Awesome
Capturing single-cell heterogeneity via data fusion improves morphological profiling
Abstract
Single-cell resolution technologies warrant computational methods that capture cell heterogeneity while allowing efficient comparisons of populations. Here, we summarize cell populations by adding features’ measures of dispersion and covariances to population averages, in the context of morphological profiling. We find that data fusion is critical for these metrics to improve results over the prior state-of-the-art, providing ~30% better performance in tasks including predicting a compound’s mechanism of action (MoA) and a gene’s pathway.
Note:
Our paper says
Extracted image-based features are publicly available in the following s3 bucket s3://cellpainting-datasets under folders corresponding to the respective names of the datasets.

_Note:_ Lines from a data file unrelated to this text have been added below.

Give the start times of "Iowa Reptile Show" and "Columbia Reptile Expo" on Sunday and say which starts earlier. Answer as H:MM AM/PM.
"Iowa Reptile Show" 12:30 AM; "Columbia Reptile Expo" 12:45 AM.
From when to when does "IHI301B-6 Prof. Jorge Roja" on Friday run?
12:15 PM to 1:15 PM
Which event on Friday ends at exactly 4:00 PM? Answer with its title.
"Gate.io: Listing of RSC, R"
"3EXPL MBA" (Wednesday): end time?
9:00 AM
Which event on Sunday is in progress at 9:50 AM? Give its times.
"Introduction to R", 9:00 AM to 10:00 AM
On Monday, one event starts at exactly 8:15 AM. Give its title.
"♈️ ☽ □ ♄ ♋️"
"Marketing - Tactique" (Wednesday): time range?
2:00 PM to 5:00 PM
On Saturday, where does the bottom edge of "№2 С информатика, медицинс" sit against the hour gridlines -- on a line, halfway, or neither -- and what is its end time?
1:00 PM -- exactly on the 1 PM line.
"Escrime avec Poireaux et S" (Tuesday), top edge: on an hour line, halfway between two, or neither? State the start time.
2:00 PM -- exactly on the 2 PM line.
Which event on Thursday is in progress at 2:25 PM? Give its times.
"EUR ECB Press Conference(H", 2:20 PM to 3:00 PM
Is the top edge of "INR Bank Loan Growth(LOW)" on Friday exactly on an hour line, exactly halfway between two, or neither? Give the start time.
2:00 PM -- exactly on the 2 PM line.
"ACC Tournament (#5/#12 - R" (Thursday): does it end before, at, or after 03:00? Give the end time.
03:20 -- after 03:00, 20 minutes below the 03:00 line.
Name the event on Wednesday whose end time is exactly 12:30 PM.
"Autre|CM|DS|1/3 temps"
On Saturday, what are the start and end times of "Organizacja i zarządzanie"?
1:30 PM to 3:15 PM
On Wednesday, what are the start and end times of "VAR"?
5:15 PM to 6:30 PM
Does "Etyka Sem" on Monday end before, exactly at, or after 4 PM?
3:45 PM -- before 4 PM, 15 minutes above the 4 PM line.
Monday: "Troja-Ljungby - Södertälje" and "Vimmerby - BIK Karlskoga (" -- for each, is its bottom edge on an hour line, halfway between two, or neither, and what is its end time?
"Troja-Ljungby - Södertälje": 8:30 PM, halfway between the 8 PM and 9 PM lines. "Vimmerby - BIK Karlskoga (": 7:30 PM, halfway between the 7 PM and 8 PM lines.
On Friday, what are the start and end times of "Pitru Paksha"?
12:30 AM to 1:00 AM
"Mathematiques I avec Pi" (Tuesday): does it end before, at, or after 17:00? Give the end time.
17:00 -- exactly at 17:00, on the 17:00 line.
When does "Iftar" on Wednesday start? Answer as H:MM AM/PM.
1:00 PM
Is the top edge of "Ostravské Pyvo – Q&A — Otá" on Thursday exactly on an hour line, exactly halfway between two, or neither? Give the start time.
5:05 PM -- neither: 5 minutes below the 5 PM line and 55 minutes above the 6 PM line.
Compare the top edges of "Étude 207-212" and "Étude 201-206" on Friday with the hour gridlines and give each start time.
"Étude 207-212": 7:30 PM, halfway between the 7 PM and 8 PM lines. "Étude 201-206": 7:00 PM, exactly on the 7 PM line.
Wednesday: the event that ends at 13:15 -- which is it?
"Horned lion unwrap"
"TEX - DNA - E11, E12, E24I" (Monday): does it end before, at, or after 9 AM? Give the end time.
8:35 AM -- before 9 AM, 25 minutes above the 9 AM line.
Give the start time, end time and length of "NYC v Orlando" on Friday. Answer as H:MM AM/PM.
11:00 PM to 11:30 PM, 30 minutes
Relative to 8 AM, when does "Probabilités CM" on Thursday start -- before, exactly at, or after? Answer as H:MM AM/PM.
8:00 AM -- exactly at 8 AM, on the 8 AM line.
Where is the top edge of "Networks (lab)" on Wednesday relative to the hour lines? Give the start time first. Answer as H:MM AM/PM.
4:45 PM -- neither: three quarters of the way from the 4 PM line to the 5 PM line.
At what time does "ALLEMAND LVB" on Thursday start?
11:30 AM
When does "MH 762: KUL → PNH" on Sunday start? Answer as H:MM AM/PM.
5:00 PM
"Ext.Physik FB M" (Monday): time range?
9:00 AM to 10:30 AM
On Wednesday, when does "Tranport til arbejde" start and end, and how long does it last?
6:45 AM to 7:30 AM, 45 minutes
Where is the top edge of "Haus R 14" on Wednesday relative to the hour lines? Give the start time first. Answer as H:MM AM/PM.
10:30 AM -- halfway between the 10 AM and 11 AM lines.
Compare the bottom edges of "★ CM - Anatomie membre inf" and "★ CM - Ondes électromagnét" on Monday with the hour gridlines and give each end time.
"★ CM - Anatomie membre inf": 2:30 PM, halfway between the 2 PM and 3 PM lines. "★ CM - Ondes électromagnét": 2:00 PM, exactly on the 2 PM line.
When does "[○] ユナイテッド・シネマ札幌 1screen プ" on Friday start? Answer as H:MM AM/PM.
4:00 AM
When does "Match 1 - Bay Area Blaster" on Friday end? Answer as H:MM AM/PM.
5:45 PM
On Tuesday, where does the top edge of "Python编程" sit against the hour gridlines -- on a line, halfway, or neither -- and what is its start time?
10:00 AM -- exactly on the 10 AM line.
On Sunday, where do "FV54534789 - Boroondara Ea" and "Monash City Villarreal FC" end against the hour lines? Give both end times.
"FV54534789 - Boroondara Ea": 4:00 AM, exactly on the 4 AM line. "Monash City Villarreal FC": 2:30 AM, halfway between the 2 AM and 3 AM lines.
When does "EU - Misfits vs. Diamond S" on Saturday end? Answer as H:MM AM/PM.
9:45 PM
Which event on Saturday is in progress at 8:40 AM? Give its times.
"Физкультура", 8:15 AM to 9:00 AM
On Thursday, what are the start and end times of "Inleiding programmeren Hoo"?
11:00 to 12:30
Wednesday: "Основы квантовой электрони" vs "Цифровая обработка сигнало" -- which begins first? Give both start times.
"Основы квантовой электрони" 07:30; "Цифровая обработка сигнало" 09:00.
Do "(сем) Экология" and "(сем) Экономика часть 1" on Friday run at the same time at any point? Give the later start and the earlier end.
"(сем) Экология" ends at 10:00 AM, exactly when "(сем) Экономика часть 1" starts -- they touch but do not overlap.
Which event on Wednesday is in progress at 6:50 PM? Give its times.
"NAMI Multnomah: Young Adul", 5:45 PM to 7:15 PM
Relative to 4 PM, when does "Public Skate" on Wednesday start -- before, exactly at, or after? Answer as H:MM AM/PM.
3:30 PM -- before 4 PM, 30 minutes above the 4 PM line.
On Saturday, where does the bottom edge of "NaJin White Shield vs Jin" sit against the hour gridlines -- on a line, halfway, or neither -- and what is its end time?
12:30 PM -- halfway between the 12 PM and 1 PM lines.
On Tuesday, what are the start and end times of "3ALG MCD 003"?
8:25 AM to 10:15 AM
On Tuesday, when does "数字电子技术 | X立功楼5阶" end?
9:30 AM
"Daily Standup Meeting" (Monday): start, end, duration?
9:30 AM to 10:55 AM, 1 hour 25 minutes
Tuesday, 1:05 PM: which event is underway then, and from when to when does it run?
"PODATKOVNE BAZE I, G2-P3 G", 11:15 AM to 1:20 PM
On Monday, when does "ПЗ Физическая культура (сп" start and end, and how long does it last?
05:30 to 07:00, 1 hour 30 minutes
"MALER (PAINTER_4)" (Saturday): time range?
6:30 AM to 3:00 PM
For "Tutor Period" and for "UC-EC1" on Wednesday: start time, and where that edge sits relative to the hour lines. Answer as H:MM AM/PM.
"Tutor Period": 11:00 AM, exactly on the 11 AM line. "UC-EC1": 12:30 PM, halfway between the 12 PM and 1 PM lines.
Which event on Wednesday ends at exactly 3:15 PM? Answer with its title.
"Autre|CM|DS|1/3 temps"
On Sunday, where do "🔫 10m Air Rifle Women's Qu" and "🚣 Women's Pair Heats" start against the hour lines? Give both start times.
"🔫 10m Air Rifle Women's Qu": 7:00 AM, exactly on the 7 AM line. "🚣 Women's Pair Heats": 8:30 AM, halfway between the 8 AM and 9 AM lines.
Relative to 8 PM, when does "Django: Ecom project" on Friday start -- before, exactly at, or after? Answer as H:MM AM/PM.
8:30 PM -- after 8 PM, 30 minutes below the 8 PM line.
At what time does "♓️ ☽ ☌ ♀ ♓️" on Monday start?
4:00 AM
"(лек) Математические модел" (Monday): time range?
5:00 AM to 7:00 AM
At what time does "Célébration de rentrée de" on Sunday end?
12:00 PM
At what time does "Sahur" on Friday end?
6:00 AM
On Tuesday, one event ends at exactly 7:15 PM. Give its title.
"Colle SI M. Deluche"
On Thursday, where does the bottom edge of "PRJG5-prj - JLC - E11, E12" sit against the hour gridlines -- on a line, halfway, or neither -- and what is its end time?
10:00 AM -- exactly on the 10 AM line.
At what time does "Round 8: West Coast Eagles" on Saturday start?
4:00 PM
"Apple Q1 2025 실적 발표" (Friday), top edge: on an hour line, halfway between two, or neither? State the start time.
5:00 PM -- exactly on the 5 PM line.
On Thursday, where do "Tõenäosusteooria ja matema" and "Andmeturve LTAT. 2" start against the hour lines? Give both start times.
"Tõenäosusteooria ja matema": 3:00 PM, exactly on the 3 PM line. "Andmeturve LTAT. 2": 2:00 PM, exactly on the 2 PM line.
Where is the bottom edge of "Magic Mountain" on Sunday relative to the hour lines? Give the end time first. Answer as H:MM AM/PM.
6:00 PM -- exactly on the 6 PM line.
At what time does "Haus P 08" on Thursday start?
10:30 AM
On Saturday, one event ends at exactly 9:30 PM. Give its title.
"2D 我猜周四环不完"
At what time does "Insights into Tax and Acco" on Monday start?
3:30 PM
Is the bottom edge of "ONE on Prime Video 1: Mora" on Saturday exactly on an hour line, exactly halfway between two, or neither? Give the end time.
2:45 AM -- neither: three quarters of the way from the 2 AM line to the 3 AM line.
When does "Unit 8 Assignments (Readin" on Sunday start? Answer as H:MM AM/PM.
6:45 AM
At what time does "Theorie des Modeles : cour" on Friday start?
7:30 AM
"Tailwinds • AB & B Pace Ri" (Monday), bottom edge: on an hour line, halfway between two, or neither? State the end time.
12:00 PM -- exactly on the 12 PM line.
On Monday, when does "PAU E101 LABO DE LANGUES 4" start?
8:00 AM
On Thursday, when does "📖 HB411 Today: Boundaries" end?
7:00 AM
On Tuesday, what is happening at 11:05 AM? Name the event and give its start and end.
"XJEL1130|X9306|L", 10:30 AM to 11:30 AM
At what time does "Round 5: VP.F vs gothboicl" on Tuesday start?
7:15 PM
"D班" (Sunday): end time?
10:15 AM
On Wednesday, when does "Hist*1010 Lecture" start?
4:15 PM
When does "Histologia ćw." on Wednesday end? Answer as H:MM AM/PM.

We moved the files from s3://cellpainting-datasets
to s3://cellpainting-gallery/cpg0015-heterogeneity/broad/workspace/supplementary/
in June 2022.
Prerequisites
-
Mac OS X
-
R Ver. 3.3.3
-
Following R packages: dplyr 0.7.4 magrittr 1.5 foreach 1.4.4 stringr 1.2.0 readr 1.1.1 doParallel 1.0.11 SNFtool 2.2 ggplot2 2.2.1 Matrix 1.2-8 htmlTable 1.6 readbulk 1.1.0 cytominer 0.1.0.9000 (https://github.com/cytomining/cytominer)
-
aws command line interface (https://docs.aws.amazon.com/cli/latest/userguide/cli-install-macos.html) configured to access
cellpainting-datasets
s3 bucket. -
Package installation time is about an hour on a typical PC.
-
Note : For each dataset, create a separate clone of the repository. Then,
cd code
. -
Note : TA-ORF-BBBC037-Rohban is the smallest dataset consisting of only around 5 plates, so can also be used for the demo purposes. Each plate takes on average between 2 to 3 hours to get processed on a normal PC. Bioactives-BBBC022-Gustafsdottir and CDRPBIO-BBBC036-Bray consist of 20 and 55 plates, respectively.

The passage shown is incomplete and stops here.